Figure 4. The structure of stacker

2.5 Transfer Learning Testing

At last, we’ll do transfer learning with the trained extreme precipitation prediction model and our EWH-AutoML framework. Transfer Learning mentioned here not only means that we can use our trained model as base model to fine tune and generate other extreme weather hazards prediction models, which is the commonly known “transfer learning”[14], but also means that we’ll try to predict other extreme weather hazards with our EWH-AutoML framework.

Such as the classic trained models in computer vision realm like VGG, Inception, ResNet, etc., could be used to do transfer learning to save a lot of time and to solve the problems elegantly with limited data. For us, the main advantage of doing transfer learning is to save a lot of time and possibly acquire better results. We can use our trained model’s parameters to initialize new models, making them warm start, and then use our EWH-AutoML framework to retrain the final model.

Proposed Milestones

We will spend nearly two months to build the EWH-AutoML framework. And rest two months will be spent to do validation and optimization of the framework.

image-20190710192603079

Figure 5. Our proposed milestones

References

[1] Rahmstorf S, Coumou D. Increase of extreme events in a warming world[J]. Proceedings of the National Academy of Sciences, 2011, 108(44): 17905-17909.

[2] McGovern A, Elmore K L, Gagne D J, et al. Using artificial intelligence to improve real-time decision-making for high-impact weather[J]. Bulletin of the American Meteorological Society, 2017, 98(10): 2073-2090.
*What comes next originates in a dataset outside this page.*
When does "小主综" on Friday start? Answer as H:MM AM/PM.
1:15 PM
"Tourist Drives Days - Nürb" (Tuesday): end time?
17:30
[3] Nayak M A, Ghosh S. Prediction of extreme rainfall event using weather pattern recognition and support vector machine classifier[J]. Theoretical and applied climatology, 2013, 114(3-4): 583-603.

[4] Gagne D J, McGovern A, Haupt S E, et al. Storm-based probabilistic hail forecasting with machine learning applied to convection-allowing ensembles[J]. Weather and Forecasting, 2017, 32(5): 1819-1840.

[5] McGovern A, Gagne D J, Williams J K, et al. Enhancing understanding and improving prediction of severe weather through spatiotemporal relational learning[J]. Machine learning, 2014, 95(1): 27-50.

[6] https://en.wikipedia.org/wiki/Automated_machine_learning

[7] http://pandas.pydata.org/

[8] Chawla N V, Bowyer K W, Hall L O, et al. SMOTE: synthetic minority over-sampling technique[J]. Journal of artificial intelligence research, 2002, 16: 321-357.

[9] Domingos P M. A few useful things to know about machine learning[J]. Commun. acm, 2012, 55(10): 78-87.

[10] https://lightgbm.readthedocs.io/en/latest/

[11] http://www.feat.engineering/

[12] Snoek J, Larochelle H, Adams R P. Practical bayesian optimization of machine learning algorithms[C]//Advances in neural information processing systems. 2012: 2951-2959.

[13] Zhou Z H. Ensemble methods: foundations and algorithms[M]. Chapman and Hall/CRC, 2012.

[14] Torrey L, Shavlik J. Transfer learning[M]//Handbook of research on machine learning applications and trends: algorithms, methods, and techniques. IGI Global, 2010: 242-264.

[15] Shi X, Gao Z, Lausen L, et al. Deep learning for precipitation nowcasting: A benchmark and a new model[C]//Advances in Neural Information Processing Systems. 2017: 5617-5627.